This project aims at elaborating novel machine learning approaches for the personalization of online tutoring systems, e.g. in MOOCs, and based on recently developped models of active learning, curiosity, and algorithmic teaching (see here).
Work will involve elaboration of algorithmic approaches based on these models, as well as real world experimentations in collaborations with pedagogy experts and industry leading companies in the domain of online educational software.
Thus, we are searching candidates with very strong skills in statistical inference and machine learning, with interest in practical application and transfer to industry.
This PhD will potentially take place through a direct collaboration and funding with/by one of the leading companies in educational technologies (through a CIFRE scheme).
KidLearn: Machine Learning for Personalization of Online Tutoring Systems
Position type: PhD Student
Functional area: Bordeaux (Talence)
Research theme: Perception, cognition, interaction
Scientific advisors: email@example.com and firstname.lastname@example.org
HR Contact: email@example.com
About Inria and the job: http://www.inria.fr/en
Established in 1967, Inria is the only French public research body fully dedicated to computational sciences.
Combining computer sciences with mathematics, Inria’s 3,500 researchers strive to invent the digital technologies of the future. Educated at leading international universities, they creatively integrate basic research with applied research and dedicate themselves to solving real problems, collaborating with the main players in public and private research in France and abroad and transferring the fruits of their work to innovative companies.
The researchers at Inria published over 4,450 articles in 2012. They are behind over 250 active patents and 112 start-ups. The 180 project teams are distributed in eight research centers located throughout France.
Job offer description
Algorithmic teaching (AT) formally studies the optimal teaching problem, that is, finding the smallest sequence of examples that uniquely identifies a target concept to a learner. AT can be seen as a complementary problem from the active learning but here it is the teacher that is choosing its examples in an intelligent way.
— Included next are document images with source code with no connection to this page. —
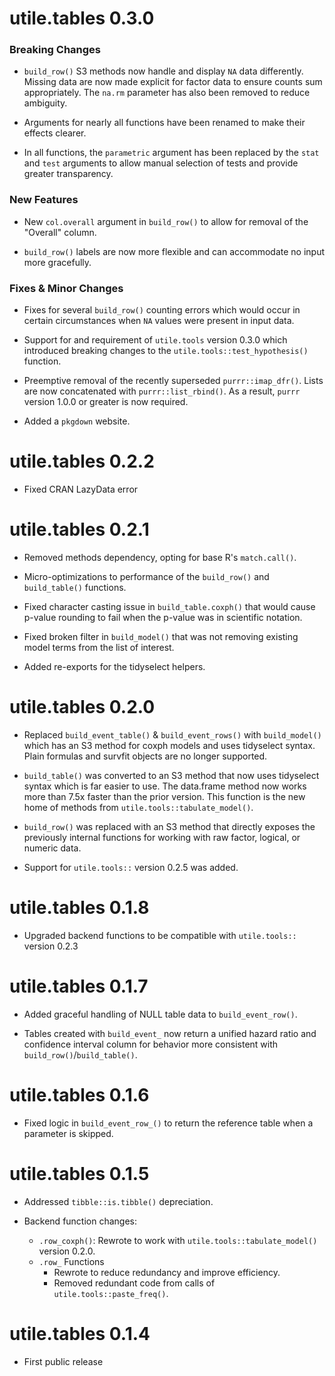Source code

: # utile.tables 0.3.0

### Breaking Changes

* `build_row()` S3 methods now handle and display `NA` data differently. Missing
data are now made explicit for factor data to ensure counts sum appropriately.
The `na.rm` parameter has also been removed to reduce ambiguity.

* Arguments for nearly all functions have been renamed to make their
effects clearer.

* In all functions, the `parametric` argument has been replaced by the
`stat` and `test` arguments to allow manual selection of tests and provide greater
transparency.

### New Features

* New `col.overall` argument in `build_row()` to allow for removal of the "Overall"
column.

* `build_row()` labels are now more flexible and can accommodate no input more
gracefully.

### Fixes & Minor Changes

* Fixes for several `build_row()` counting errors which would occur in certain
circumstances when `NA` values were present in input data.

* Support for and requirement of `utile.tools` version 0.3.0 which introduced
breaking changes to the `utile.tools::test_hypothesis()` function.

* Preemptive removal of the recently superseded `purrr::imap_dfr()`. Lists are now
concatenated with `purrr::list_rbind()`. As a result, `purrr` version 1.0.0 or
greater is now required.

* Added a `pkgdown` website.


# utile.tables 0.2.2

* Fixed CRAN LazyData error


# utile.tables 0.2.1

* Removed methods dependency, opting for base R's `match.call()`.

* Micro-optimizations to performance of the `build_row()` and `build_table()` functions.

* Fixed character casting issue in `build_table.coxph()` that would cause p-value rounding to fail when the p-value was in scientific notation.

* Fixed broken filter in `build_model()` that was not removing existing model terms from the list of interest.

* Added re-exports for the tidyselect helpers.


# utile.tables 0.2.0

* Replaced `build_event_table()` & `build_event_rows()` with `build_model()` which has an S3 method for coxph models and uses tidyselect syntax. Plain formulas and survfit objects are no longer supported.

* `build_table()` was converted to an S3 method that now uses tidyselect syntax which is far easier to use. The data.frame method now works more than 7.5x faster than the prior version. This function is the new home of methods from `utile.tools::tabulate_model()`.

* `build_row()` was replaced with an S3 method that directly exposes the previously internal functions for working with raw factor, logical, or numeric data.

* Support for `utile.tools::` version 0.2.5 was added.


# utile.tables 0.1.8

* Upgraded backend functions to be compatible with `utile.tools::` version 0.2.3 


# utile.tables 0.1.7

* Added graceful handling of NULL table data to `build_event_row()`.

* Tables created with `build_event_` now return a unified hazard ratio and confidence interval column for behavior more consistent with `build_row()`/`build_table()`.


# utile.tables 0.1.6
* Fixed logic in `build_event_row_()` to return the reference table when a parameter is skipped.


# utile.tables 0.1.5
* Addressed `tibble::is.tibble()` depreciation.

* Backend function changes:
  - `.row_coxph()`: Rewrote to work with `utile.tools::tabulate_model()` version 0.2.0.
  - `.row_` Functions
    - Rewrote to reduce redundancy and improve efficiency.
    - Removed redundant code from calls of `utile.tools::paste_freq()`.


# utile.tables 0.1.4
* First public release
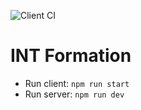 ![Client CI](https://github.com/StephenEisen/intformation-website/workflows/Client%20CI/badge.svg?branch=master)

# INT Formation

- Run client: `npm run start`
- Run server: `npm run dev`
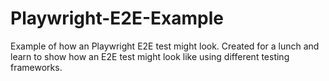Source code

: # Playwright-E2E-Example

Example of how an Playwright E2E test might look. 
Created for a lunch and learn to show how an E2E test might look like using different testing frameworks.
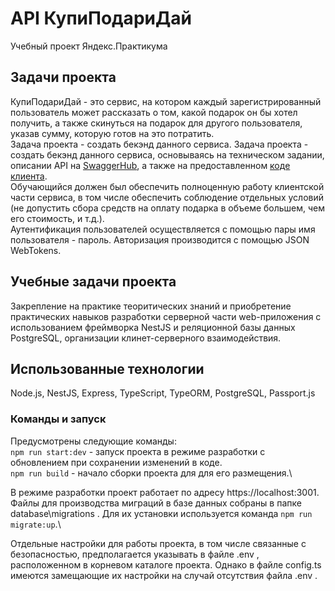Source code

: # API КупиПодариДай

Учебный проект Яндекс.Практикума

## Задачи проекта

КупиПодариДай - это сервис, на котором каждый зарегистрированный пользователь может рассказать о том, какой подарок он бы хотел получить, а также скинуться на подарок для другого пользователя, указав сумму, которую готов на это потратить.\
Задача проекта - создать бекэнд данного сервиса.
Задача проекта - создать бекэнд данного сервиса, основываясь на техническом задании, описании API на [SwaggerHub](https://app.swaggerhub.com/apis/zlocate/KupiPodariDay/1.0.0#/), а также на предоставленном [коде клиента](https://github.com/yandex-praktikum/kupipodariday-frontend).\
Обучающийся должен был обеспечить полноценную работу клиентской части сервиса, в том числе обеспечить соблюдение отдельных условий (не допустить сбора средств на оплату подарка в объеме большем, чем его стоимость, и т.д.).\
Аутентификация пользователей осуществляется с помощью пары имя пользователя - пароль. Авторизация производится с помощью JSON WebTokens.

## Учебные задачи проекта

Закрепление на практике теоритических знаний и приобретение практических навыков разработки серверной части web-приложения с использованием фреймворка NestJS и реляционной базы данных PostgreSQL, организации клинет-серверного взаимодействия.

## Использованные технологии

Node.js, NestJS, Express, TypeScript, TypeORM, PostgreSQL, Passport.js

### Команды и запуск

Предусмотрены следующие команды:\
`npm run start:dev` - запуск проекта в режиме разработки с обновлением при сохранении изменений в коде.\
`npm run build` - начало сборки проекта для для его размещения.\

В режиме разработки проект работает по адресу https://localhost:3001. \
Файлы для производства миграций в базе данных собраны в папке database\migrations . Для их установки используется команда `npm run migrate:up`.\

Отдельные настройки для работы проекта, в том числе связанные с безопасностью, предполагается указывать в файле .env , расположенном в корневом каталоге проекта. Однако в файле config.ts имеются замещающие их настройки на случай отсутствия файла .env .
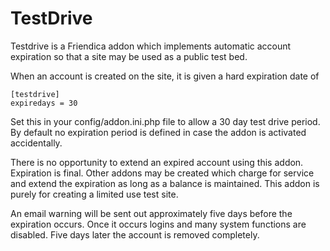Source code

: TestDrive
=========


Testdrive is a Friendica addon which implements automatic account expiration so that a site may be used as a public test bed.

When an account is created on the site, it is given a hard expiration date of

	[testdrive]
	expiredays = 30

Set this in your config/addon.ini.php file to allow a 30 day test drive period.
By default no expiration period is defined in case the addon is activated accidentally.

There is no opportunity to extend an expired account using this addon.
Expiration is final.
Other addons may be created which charge for service and extend the expiration as long as a balance is maintained.
This addon is purely for creating a limited use test site.

An email warning will be sent out approximately five days before the expiration occurs.
Once it occurs logins and many system functions are disabled.
Five days later the account is removed completely.
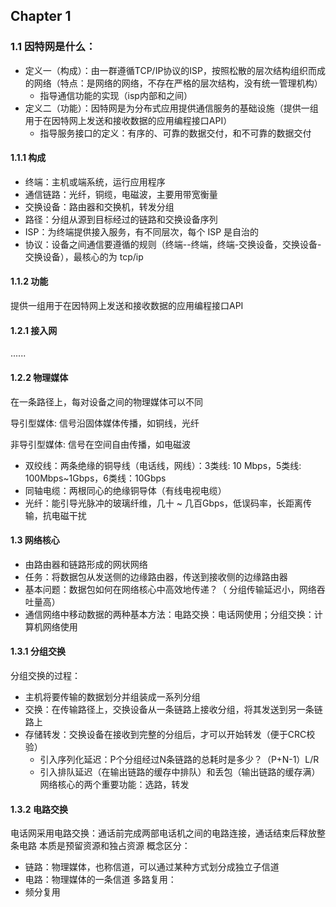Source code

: ## Chapter 1

### 1.1 因特网是什么：

- 定义一（构成）：由一群遵循TCP/IP协议的ISP，按照松散的层次结构组织而成的网络（特点：是网络的网络，不存在严格的层次结构，没有统一管理机构）
  - 指导通信功能的实现（isp内部和之间）
- 定义二（功能）：因特网是为分布式应用提供通信服务的基础设施（提供一组用于在因特网上发送和接收数据的应用编程接口API）
  - 指导服务接口的定义：有序的、可靠的数据交付，和不可靠的数据交付

#### 1.1.1 构成
- 终端：主机或端系统，运行应用程序
- 通信链路：光纤，铜缆，电磁波，主要用带宽衡量
- 交换设备：路由器和交换机，转发分组
- 路径：分组从源到目标经过的链路和交换设备序列
- ISP：为终端提供接入服务，有不同层次，每个 ISP 是自治的
- 协议：设备之间通信要遵循的规则（终端--终端，终端-交换设备，交换设备-交换设备），最核心的为 tcp/ip

#### 1.1.2 功能
提供一组用于在因特网上发送和接收数据的应用编程接口API

#### 1.2.1 接入网

......

#### 1.2.2 物理媒体

在一条路径上，每对设备之间的物理媒体可以不同

导引型媒体: 信号沿固体媒体传播，如铜线，光纤

非导引型媒体: 信号在空间自由传播，如电磁波

- 双绞线：两条绝缘的铜导线（电话线，网线）：3类线: 10 Mbps，5类线: 100Mbps~1Gbps，6类线：10Gbps
- 同轴电缆：两根同心的绝缘铜导体（有线电视电缆）
- 光纤：能引导光脉冲的玻璃纤维，几十 ~ 几百Gbps，低误码率，长距离传输，抗电磁干扰

#### 1.3 网络核心
- 由路由器和链路形成的网状网络
- 任务：将数据包从发送侧的边缘路由器，传送到接收侧的边缘路由器
- 基本问题：数据包如何在网络核心中高效地传递？（ 分组传输延迟小，网络吞吐量高）
- 通信网络中移动数据的两种基本方法：电路交换：电话网使用；分组交换：计算机网络使用

#### 1.3.1 分组交换
分组交换的过程：
- 主机将要传输的数据划分并组装成一系列分组
- 交换：在传输路径上，交换设备从一条链路上接收分组，将其发送到另一条链路上
- 存储转发：交换设备在接收到完整的分组后，才可以开始转发（便于CRC校验）
	- 引入序列化延迟：P个分组经过N条链路的总耗时是多少？（P+N-1）L/R
	- 引入排队延迟（在输出链路的缓存中排队）和丢包（输出链路的缓存满）
网络核心的两个重要功能：选路，转发
#### 1.3.2 电路交换
电话网采用电路交换：通话前完成两部电话机之间的电路连接，通话结束后释放整条电路
本质是预留资源和独占资源
概念区分：
- 链路：物理媒体，也称信道，可以通过某种方式划分成独立子信道
- 电路：物理媒体的一条信道
多路复用：
- 频分复用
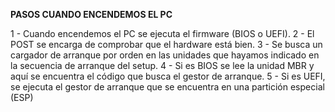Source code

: **PASOS CUANDO ENCENDEMOS EL PC**

1 - Cuando encendemos el PC se ejecuta el firmware (BIOS o UEFI).
2 - El POST se encarga de comprobar que el hardware está bien.
3 - Se busca un cargador de arranque por orden en las unidades que hayamos indicado en la secuencia de arranque del setup.
4 - Si es BIOS se lee la unidad MBR  y aquí se encuentra el código que busca el gestor de arranque.
5 - Si es UEFI, se ejecuta el gestor de arranque que se encuentra en una partición especial (ESP)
Algorithmic teaching gives insights into what constitutes informative examples for a learning agent [3,5].
The main approach used until the moment is to ask a pedagogical experts to provide a set of Knowledge Units (KU) and the respective teaching approaches (e.g. lectures, exercises or videos). The goal of the tutoring system is to select the KU that will improve the knowledge of the student. One limitation of the Knowledge Tracing model is that the system is agnostic to the specific problem being addressed. KU are considered as discrete entities and at most a pre-requisite structure is defined. In this work we want to explicitly model the structural properties of the problem (e.g. mathematical, geometrical or chemistry) and infer the knowledge from the observed actions. These approaches take advantage of the knowledge on how to correctly solve the problem and by measuring how the student solved, we can estimate what wrong assumptions were made. Such knowledge would allow creating dedicated demonstrations or questions that either repeat the instruction on the topics, or provide new exercises that clarify the differences of the different concepts.
Skills and profile
The first phase of this work will be to do studies on the different approaches for teaching and on pedagogical approaches to teaching mathematics.
A second phase, in collaboration with teachers, will be to identify a set of problems of higher impact and define a set of suitable knowledge units. New machine learning algorithms need to be developed, beyond previous approaches such as [3,4,5], that are able to estimate the knowledge level of the students and that optimize the pedagogical value of each exercise. Special interest will be given to algorithms that take in to account explicitly the structural knowledge about the problem at hand. In this way the system will not only be able to select exercises from a pre-defined database but will also be able to synthetize new exercises and problems.
The final phase will be to deploy a large-scale study in collaboration with pedagogical experts and an industry leading company in the domain, to validate and study the impact of the optimization algorithms in identifying the knowledge level of students, in the teaching objectives and in general improvement in the interest and motivation to engage in the teaching process.
Excellent knowledge on machine learning.
Good programming capabilities, especially on the design of interfaces
Interest for multidisciplinary studies and experience in performing user studies.
Participation for transportation and restauration
Duration: 3 years
• 1. J.E. Beck. Difficulties in inferring student knowledge from observations (and why you should care). In Educational Data Mining: Supplementary Proceedings of the 13th International Conference of Artificial Intelligence in Education, 2007.
• 2. J.I. Lee and E. Brunskill. The impact on individualizing student models on necessary practice opportunities. In International Conference on Educational Data Mining (EDM), 2012.
• 3. A. Rafferty, E. Brunskill, T. Griffiths, and P. Shafto. Faster teaching by pomdp planning. In Artificial Intelligence in Education, 2011.
• 4. Manuel Lopes, Benjamin Clement, Didier Roy, Pierre-Yves Oudeyer. Multi-Armed Bandits for Intelligent Tutoring Systems, arXiv:1310.3174 [cs.AI], 2013.
• 5. Maya Cakmak and Manuel Lopes. Algorithmic and Human Teaching of Sequential Decision Tasks. AAAI Conference on Artificial Intelligence (AAAI), Toronto, Canada, 2012.